## [Exercise directions]
Give the lines from the one holding "scientific name: Bombus fervidus" through the one holding "genus: Macronectes" again, inclusive, with "phylum" changed to "division" and nothing else altered. Leave the pictures out.

## [Exercise material]
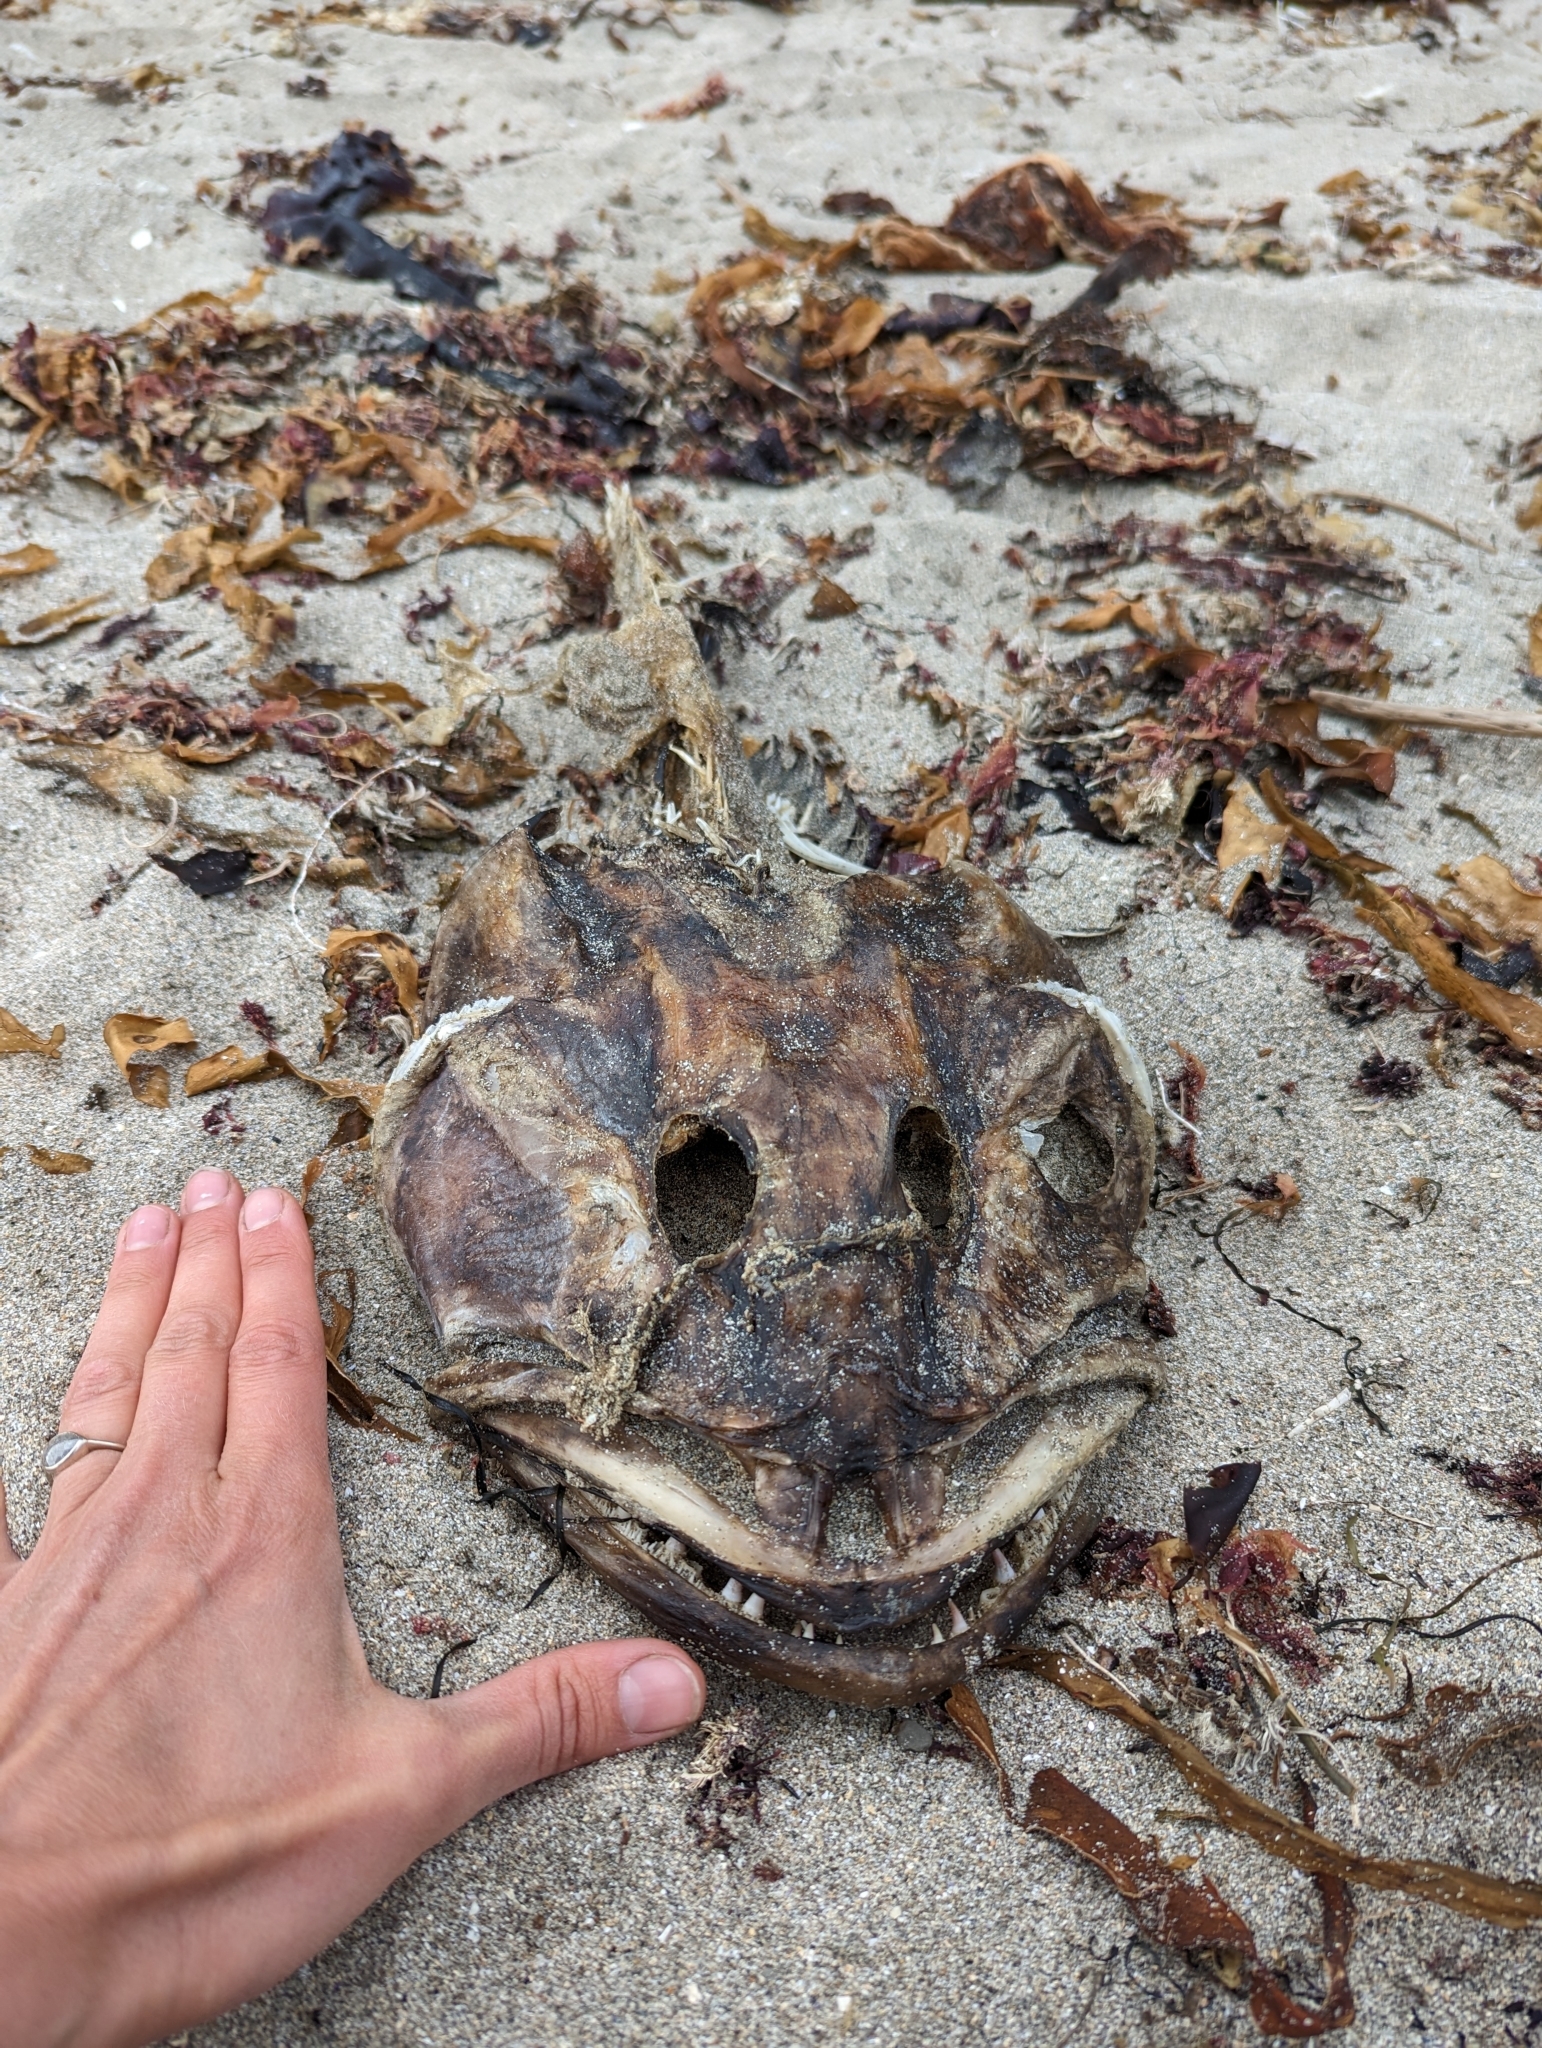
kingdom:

...

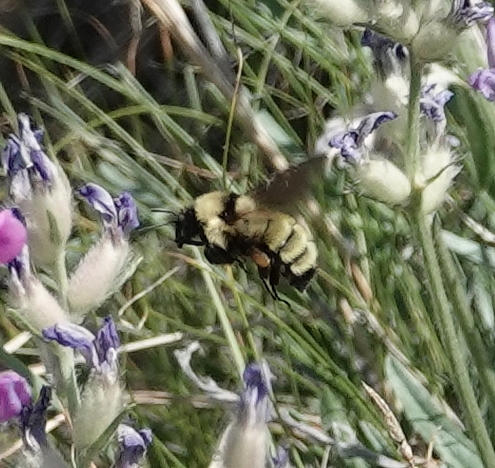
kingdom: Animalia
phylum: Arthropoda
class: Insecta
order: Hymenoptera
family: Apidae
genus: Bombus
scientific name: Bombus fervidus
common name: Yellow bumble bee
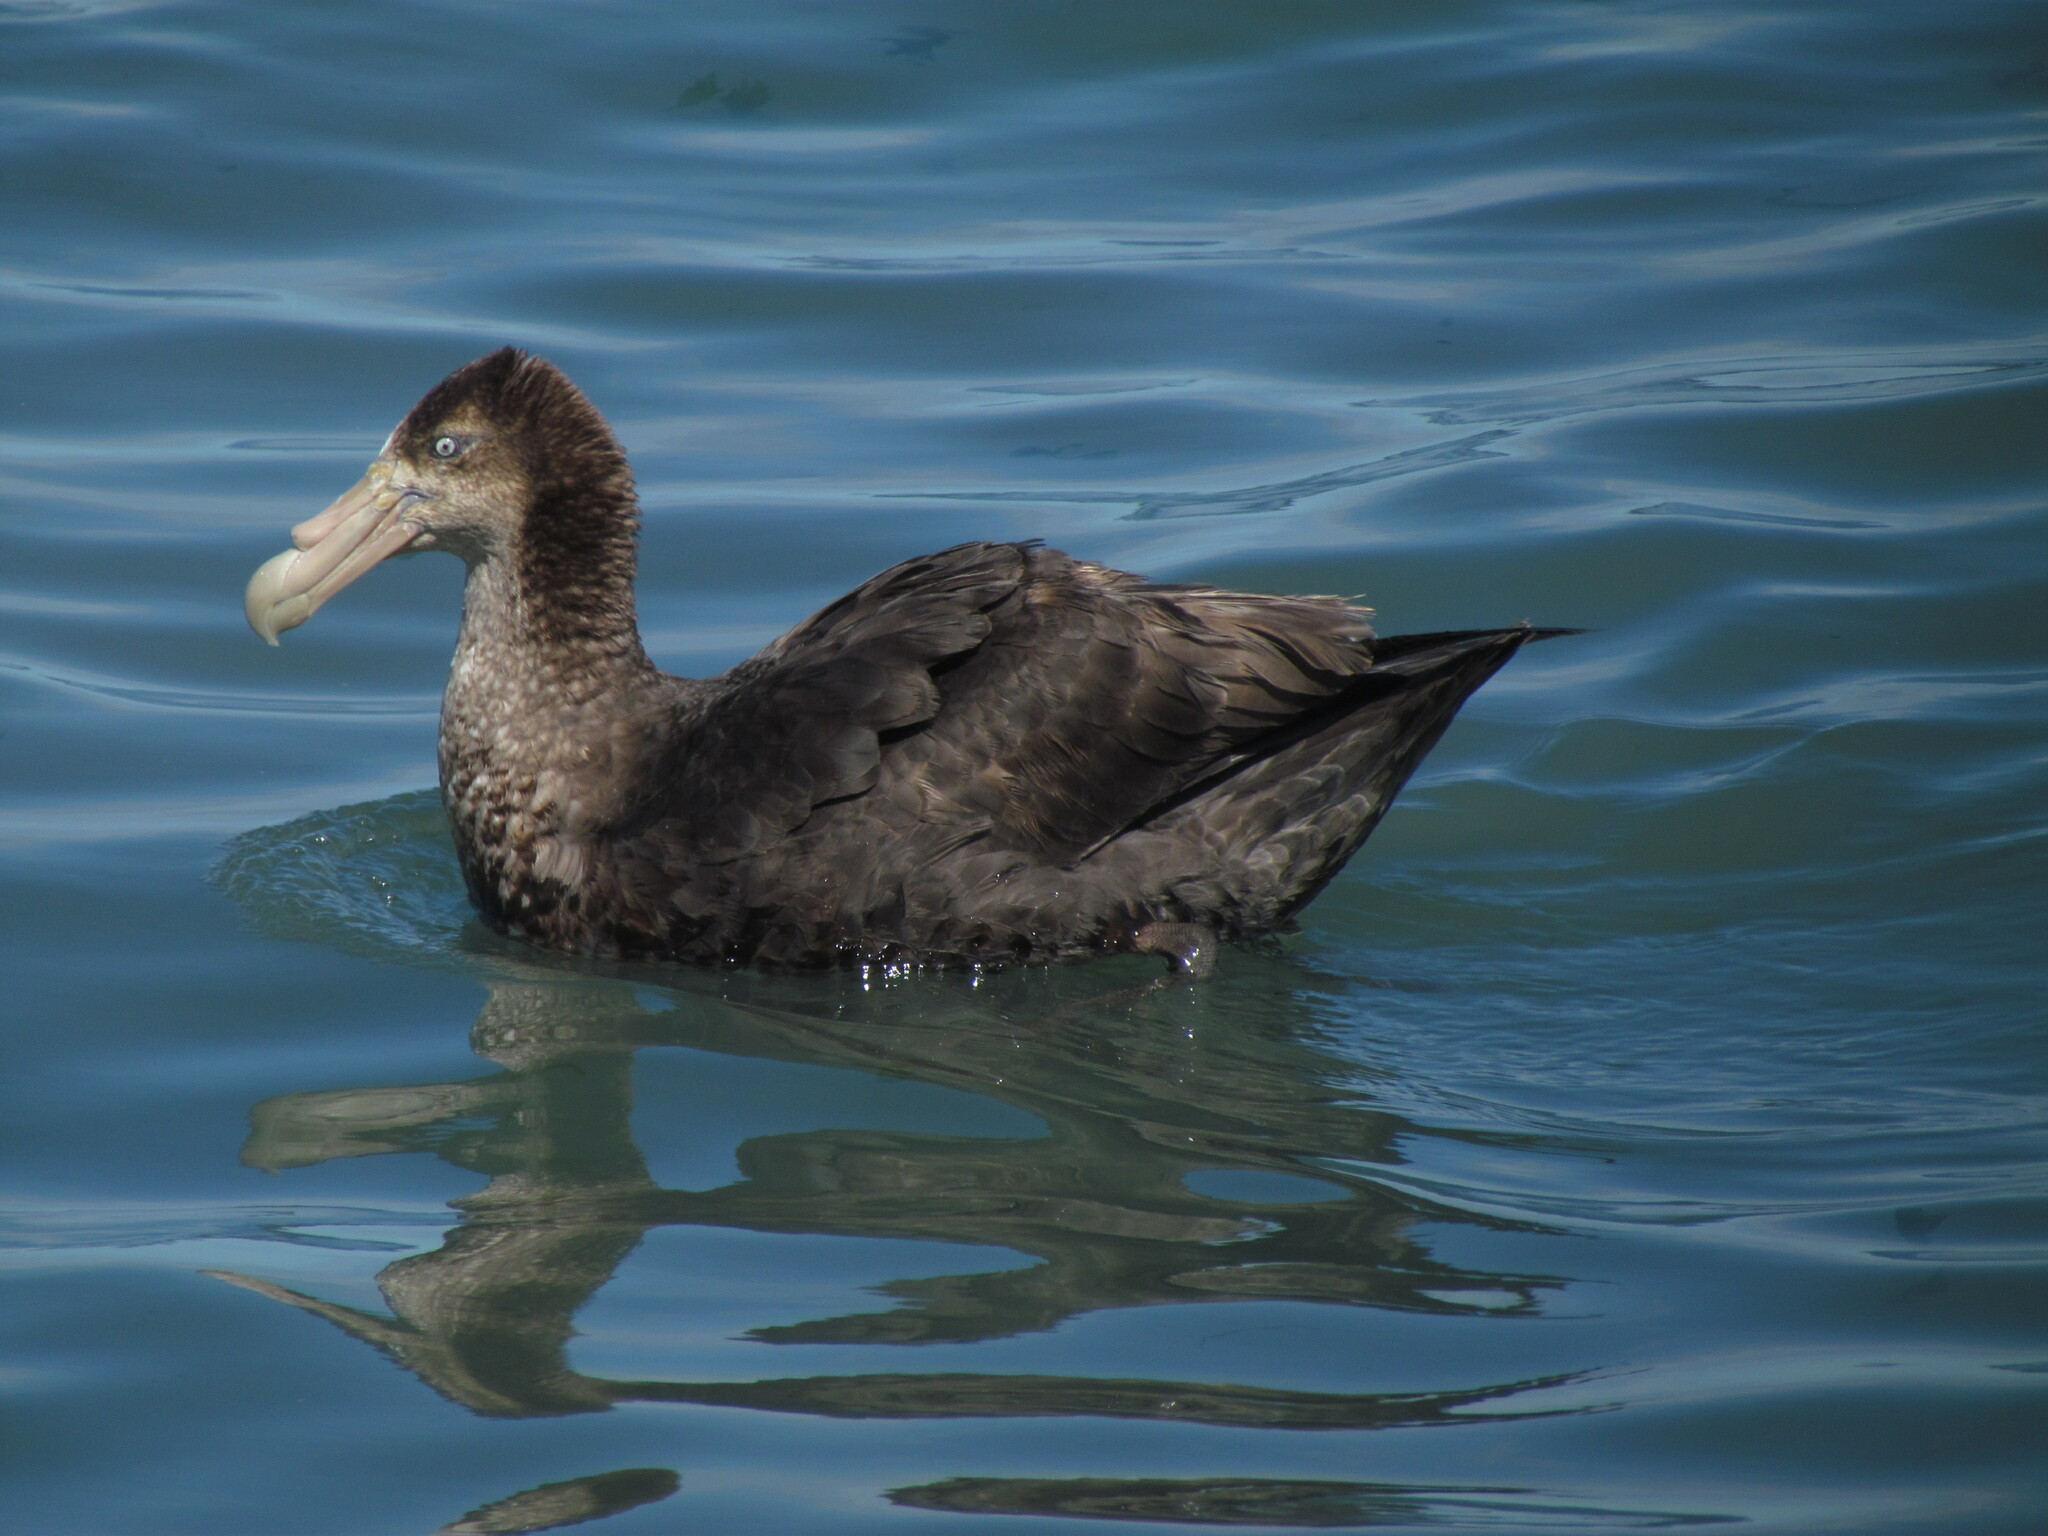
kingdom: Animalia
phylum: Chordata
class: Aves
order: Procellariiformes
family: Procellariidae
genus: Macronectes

## [Correct output]
scientific name: Bombus fervidus
common name: Yellow bumble bee
kingdom: Animalia
division: Chordata
class: Aves
order: Procellariiformes
family: Procellariidae
genus: Macronectes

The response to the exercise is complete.